Hash Pointers
These are my notes of the fourth lecture from Coursera’s Bitcoin and Cryptocurrency Technologies during Dec 2016 – Feb 2017. The lecture gave me insight on some of the inner workings of blockchain which I greatly enjoyed.
Questions answered in this Post:
- What is a hash pointer?
- Once you have a hash pointer, what can you do with it?
- What is the tamper evident property?
Hash Pointer
Simply, a hash pointer is a kind of data structure that contains two parts
- pointer to where some info is stored
- (cryptographic) hash of the info
One feature of a hash pointer is we can ask to get the info back and verify that the information hasn’t changed. If you’re familiar with basic C programming, the word pointer should be very familiar. Hash pointers are similar to regular pointers which provide the memory address of some information and through the pointer you can access this information when you dereference it.
key idea: build data structures with hash pointers
Linked List with hash pointers
According to CLRS, a linked list is a data structure in which the objects are arranged in a linear order. A singly linked list contains an object with an attribute key and a next pointer. The head of the linked list is a hash pointer.
Tamper Evident Log – log data structure that contains lots of data
If someone messes with data earlier in the log, we want to be able to detect it.
Why does the block chain have this property?
If someone messes with a block in the middle of the chain. If he changes the data, then the hash generated for this block which is stored in the previous node also would need to change. So even though the hash of the previous block and the data block line up, the previous previous block next pointer is based on a hash of the previous block. Because the previous block is composed of both the data and previous Hash (which has a change) these would also indicate tampering. Thus the only way to make this block well is if you change the entire blockchain but at that point then the head of the block chain is incorrect and since this is the value that the users store, the user would be able to detect the tampering.
The head of the block chain is known genesis block.
Binary tree with hash pointer (Merkle Tree)

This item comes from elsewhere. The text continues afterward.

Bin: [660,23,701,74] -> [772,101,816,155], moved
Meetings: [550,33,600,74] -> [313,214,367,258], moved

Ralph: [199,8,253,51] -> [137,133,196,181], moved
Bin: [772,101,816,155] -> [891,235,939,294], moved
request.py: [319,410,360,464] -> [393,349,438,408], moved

One takes consecutive pairs of data blocks and computes the hash of them. Thinking about a tree, you combine each pair of leaves to create a code. Combine the two blocks to create two hash pointers. Then, from those two hash pointers which were created from the left and right child, you make a hash pointer of that block where you point to the data. This occurs recursively until you get to some head hash pointer which as previously is what you store.
Bonus: You only need O(logn) data since you need to know the path of the block from the head to the leaf (data).
Advantage of the Merkle Tree
- Tree holds many items but only need to remember the root (I think you get that from the linked list)
- Can verify membership in O(log n) time (this is the advantage over the linked list
Variant: Sorted Merkle Tree
- can verify non-membership in O(log n)
(show items before, after the missing one)
One can prove that a block is not in a membership which I guess is just as important as well.
Realistically hash pointers can be used in any acyclic data structure.